Predictable Factors for Poor Outcome After Severe Acute Pancreatitis
Takeo Yasuda*1, Yoshifumi Takeyama1, Takashi Ueda1, Makoto Shinzeki2, Hidehiro Sawa2, Yonson Ku2, Yoshikazu Kuroda2, Harumasa Ohyanagi1
1Department of Surgery, Kinki University School of Medicine, Osaka-sayama, Japan; 2Department of Surgery, Kobe University Graduate School of Medical Sciences, Kobe, Japan
Background/Purpose: Long-term outcome of severe acute pancreatitis (SAP) is often complicated, because the etiology, severe inflammation and pancreatic necrosis can affect the endocrine/exocrine function and morphology of pancreas. It is favorable to predict the long-term outcome in the follow-up of patients after the recovery from SAP, but there have been no analyses about the predictable factors for poor outcome after SAP. This study was undertaken to evaluate the post discharge outcome of severe acute pancreatitis (SAP) and clarify the predictable factors for poor outcome.
Methods: Among 103 patients who had recovered from SAP according to the Japanese criteria, we analyzed 45 patients (36 men and 9 women) that we could follow-up more than 12 months after SAP. The mean follow-up period was 56 ± 6 months (range: 12-184).

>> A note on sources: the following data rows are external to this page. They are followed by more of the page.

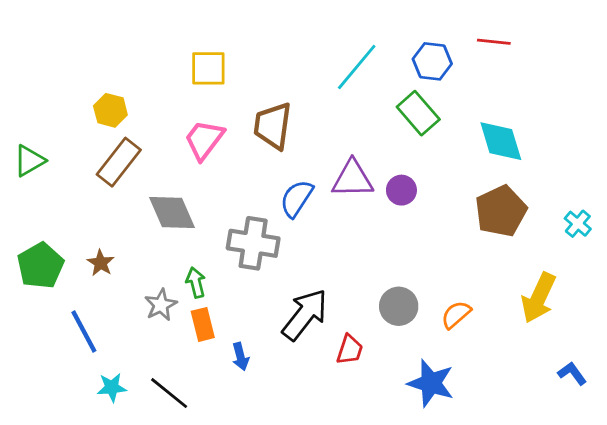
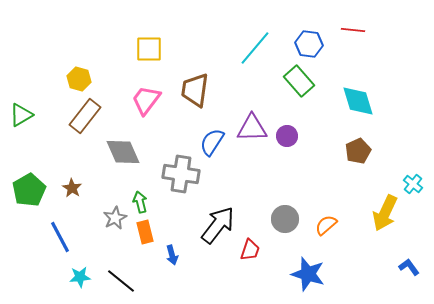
brown pentagon: (501, 211) -> (358, 151), size x0.7
cyan cross: (578, 224) -> (413, 184), moved

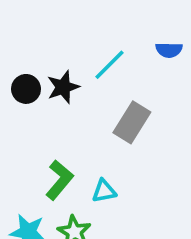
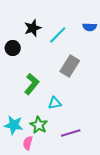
black star: (63, 87) -> (33, 28), moved
green L-shape: (59, 180) -> (32, 84), moved

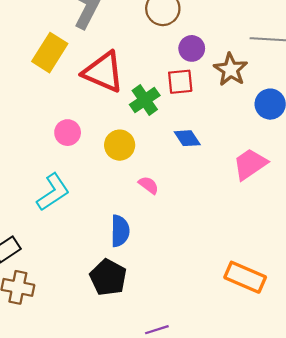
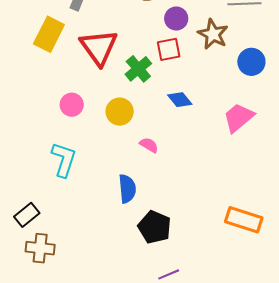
red triangle: (103, 72) -> (99, 47), turned 36
cyan L-shape: (53, 192) -> (64, 160), turned -33
black pentagon: (108, 277) -> (155, 227), moved

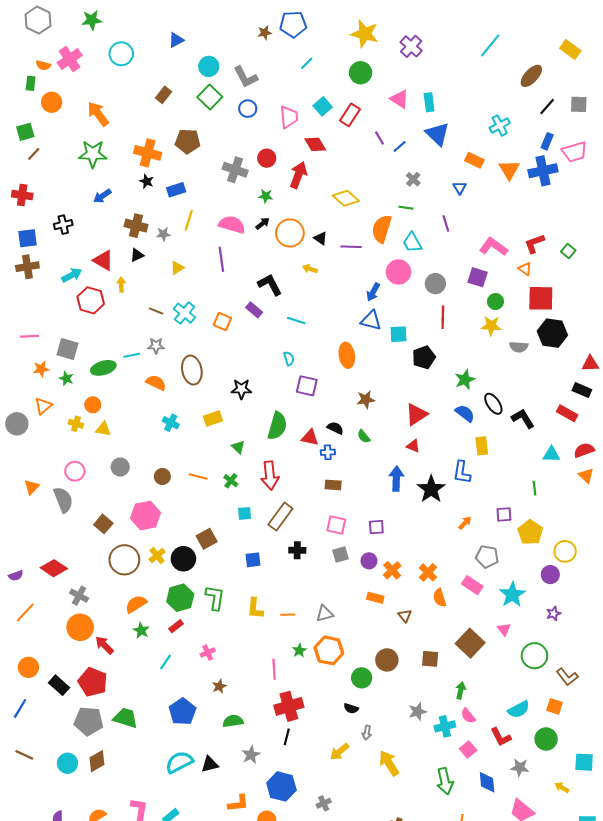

We analyzed the relationships of recurrence of acute pancreatitis (AP), transition to chronic pancreatitis (CP), and development into diabetes mellitus (DM) with the etiology and pancreatic necrosis at SAP, respectively. Moreover, we surveyed the predictable factors for poor outcome in laboratory data on admission of SAP by univariate and multivariate analyses.
Results: The recurrence rate of AP was 19%. The mean interval after SAP was 25 ± 6 months. The recurrence rate of AP in patients with pancreatic necrosis was higher than that in patients without pancreatic necrosis (32% vs. 5%, P <0.05). Univariate analysis showed that the predictable factors for the recurrence of AP were CRP and white blood cell (WBC) count (P <0.05). Multivariate analysis revealed that the independent predictable factor was CRP (P <0.05). The transition rate to CP was 22%. The mean interval after SAP was 52 ± 10 months. The transition rate to CP was higher in alcoholic SAP than that in biliary SAP (32% vs. 0%, P <0.05). Univariate analysis showed that the predictable factors for the transition to CP were WBC count, hematocrit, base excess (BE), Ranson score, and Japanese severity score (JSS) (P <0.05). Multivariate analysis disclosed that the independent predictable factors were WBC count and JSS (P <0.05). The development rate into DM was 39%. The mean interval after SAP was 26 ± 12 months. Univariate analysis showed that the predictable factors for the development into DM were blood glucose and BE (P <0.05). Multivariate analysis revealed that the independent predictable factor was blood glucose (P <0.05).
Conclusions: Degree of inflammation and pancreatic necrosis may be related to the recurrence of AP. Alcoholic SAP with high severity may contribute to transition to CP. Impaired glucose tolerance is easy to develop into DM after SAP.